Glucocorticoids in the Treatment of Glomerular Diseases: Pitfalls and Pearls

Abstract

Glucocorticoids exert anti-inflammatory and immunosuppressive activities by genomic and nongenomic effects. The classic genomic effects are mediated by cytosolic glucocorticoid receptors that can upregulate the expression of anti-inflammatory proteins in the nucleus (transactivation) or repress the translocation of proinflammatory transcription factors from the cytosol into the nucleus (transrepression). The nongenomic effects are probably mediated by membrane glucocorticoid receptors. Glucocorticoid receptors are expressed also in podocytes and experimental data suggest that glucocorticoids may protect from podocyte injury.
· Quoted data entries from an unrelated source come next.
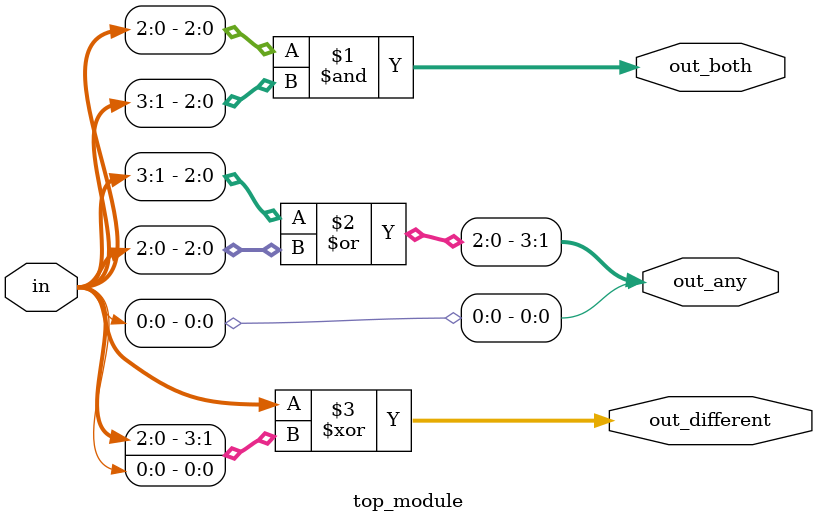
<source format=sv>
module top_module (
	input [3:0] in,
	output [2:0] out_both,
	output [3:0] out_any,
	output [3:0] out_different
);

	// Bitwise AND operation between bits 2:0 and 3:1 of input vector
	assign out_both = in[2:0] & in[3:1];

	// Bitwise OR operation between bits 2:0 and 3:1 of input vector
	assign out_any = {in[3:1] | in[2:0], in[0]};

	// Bitwise XOR operation between the entire input vector and shifted input vector
	assign out_different = in ^ {in[2:0], in[0]};

endmodule

</source>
Glucocorticoids have a low therapeutic index and may exert a number of time-dependent and dose-dependent side effects. Measures to prevent or attenuate side effects include single-morning administration of short-acting glucocorticoids, dietetic counseling, increasing physical activity, frequent monitoring, and adapting the doses to the clinical conditions of the patient. Synthetic glucocorticoids, either given alone or in combination with other immunosuppressive drugs, are still the cornerstone therapy in multiple glomerular disorders. However, glucocorticoids are of little benefit in C3 glomerulopathy and may be potentially deleterious in patients with maladaptive focal glomerulosclerosis. Their efficacy depends not only on the type and severity of glomerular disease, but also on the timeliness of administration, the dosage, and the duration of treatment. Whereas an excessive use of glucocorticoids can be responsible for severe toxicity, too low a dosage and too short duration of glucocorticoid treatment can result in false steroid resistance.
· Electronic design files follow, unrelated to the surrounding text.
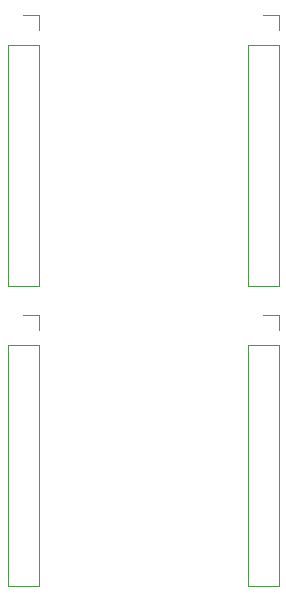
<source format=gbr>
%TF.GenerationSoftware,KiCad,Pcbnew,(5.1.8)-1*%
%TF.CreationDate,2024-06-17T18:48:39+03:00*%
%TF.ProjectId,STACK16,53544143-4b31-4362-9e6b-696361645f70,rev?*%
%TF.SameCoordinates,Original*%
%TF.FileFunction,Legend,Bot*%
%TF.FilePolarity,Positive*%
%FSLAX46Y46*%
G04 Gerber Fmt 4.6, Leading zero omitted, Abs format (unit mm)*
G04 Created by KiCad (PCBNEW (5.1.8)-1) date 2024-06-17 18:48:40*
%MOMM*%
%LPD*%
G01*
G04 APERTURE LIST*
%ADD10C,0.120000*%
G04 APERTURE END LIST*
D10*
%TO.C,J6*%
X72450000Y-74990000D02*
X69790000Y-74990000D01*
X72450000Y-54610000D02*
X72450000Y-74990000D01*
X69790000Y-54610000D02*
X69790000Y-74990000D01*
X72450000Y-54610000D02*
X69790000Y-54610000D01*
X72450000Y-53340000D02*
X72450000Y-52010000D01*
X72450000Y-52010000D02*
X71120000Y-52010000D01*
%TO.C,J5*%
X52130000Y-74990000D02*
X49470000Y-74990000D01*
X52130000Y-54610000D02*
X52130000Y-74990000D01*
X49470000Y-54610000D02*
X49470000Y-74990000D01*
X52130000Y-54610000D02*
X49470000Y-54610000D01*
X52130000Y-53340000D02*
X52130000Y-52010000D01*
X52130000Y-52010000D02*
X50800000Y-52010000D01*
%TO.C,J1*%
X72450000Y-49590000D02*
X69790000Y-49590000D01*
X72450000Y-29210000D02*
X72450000Y-49590000D01*
X69790000Y-29210000D02*
X69790000Y-49590000D01*
X72450000Y-29210000D02*
X69790000Y-29210000D01*
X72450000Y-27940000D02*
X72450000Y-26610000D01*
X72450000Y-26610000D02*
X71120000Y-26610000D01*
%TO.C,J2*%
X52130000Y-26610000D02*
X50800000Y-26610000D01*
X52130000Y-27940000D02*
X52130000Y-26610000D01*
X52130000Y-29210000D02*
X49470000Y-29210000D01*
X49470000Y-29210000D02*
X49470000Y-49590000D01*
X52130000Y-29210000D02*
X52130000Y-49590000D01*
X52130000Y-49590000D02*
X49470000Y-49590000D01*
%TD*%
M02*

</source>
Keywords: Anti-Inflammatory Agents; Counseling; Cytosol; Dietetics; Exercise; Genomics; Glomerulosclerosis, Focal Segmental; Glucocorticoids; Humans; Immunosuppressive Agents; Kidney Glomerulus; Podocytes; Receptors, Glucocorticoid; Steroids; Therapeutic Index; Transcriptional Activation; cortisol; immunosuppression; primary glomerulonephritis; transcription factors.

Figure 1.

The anti-inflammatory and immunosuppressive activity of glucocorticoids is mediated primarily by genomic effects. In the cytoplasm the glucocorticoid actions are mediated by a specific receptor (glucocorticoid receptor [GCR]) which has two main isoforms, α and β. Isoform α is the main isoform and can mediate the genomic effects, whereas isoform β is unable to bind glucocorticoid. The nonactivated receptor is complexed with immunophilins (IP) and heat shock proteins (HSP). The glucocorticoid receptor has three exposed domains: the ligand-binding domain (domain A), the DNA-binding domain (domain B), and an immunogenic domain (domain C). Binding of glucocorticoid to domain A causes dissociation of immunophilin and HSP from the receptor. The newly formed complex glucocorticoid–glucocorticoid receptor (GC-GCR) undergoes an allosteric change that allows its translocation to the nucleus. Here, the new complex binds to specific glucocorticoid response elements (GREs) and this binding can either increase the production of anti-inflammatory genes (transactivation) or repress the activity of many important proinflammatory genes by binding to and inhibiting key transcription factors, like NF-κB and activator protein 1, that induce expression of many proinflammatory and vasodilating cytokines (transrepression). Nongenomic effects are mediated by plasma membrane glucocorticoid receptors (mGCR) or by nonspecific interaction with membrane-bound glucocorticoid receptors. There are two types of receptors: the classic glucocorticoid receptor α, that localizes in the plasma membrane, and the nonclassic receptor, with different pharmacologic characteristics. Nongenomic effects may prepare the cell for subsequent glucocorticoid-induced genomic changes, may bridge the gap between the early need of change and the delay in the expression of genomic effects, and may induce specific changes that in some instances are opposite to those induced by genomic effects. GC, glucocorticoid; mGCR, membrane glucocorticoid receptor.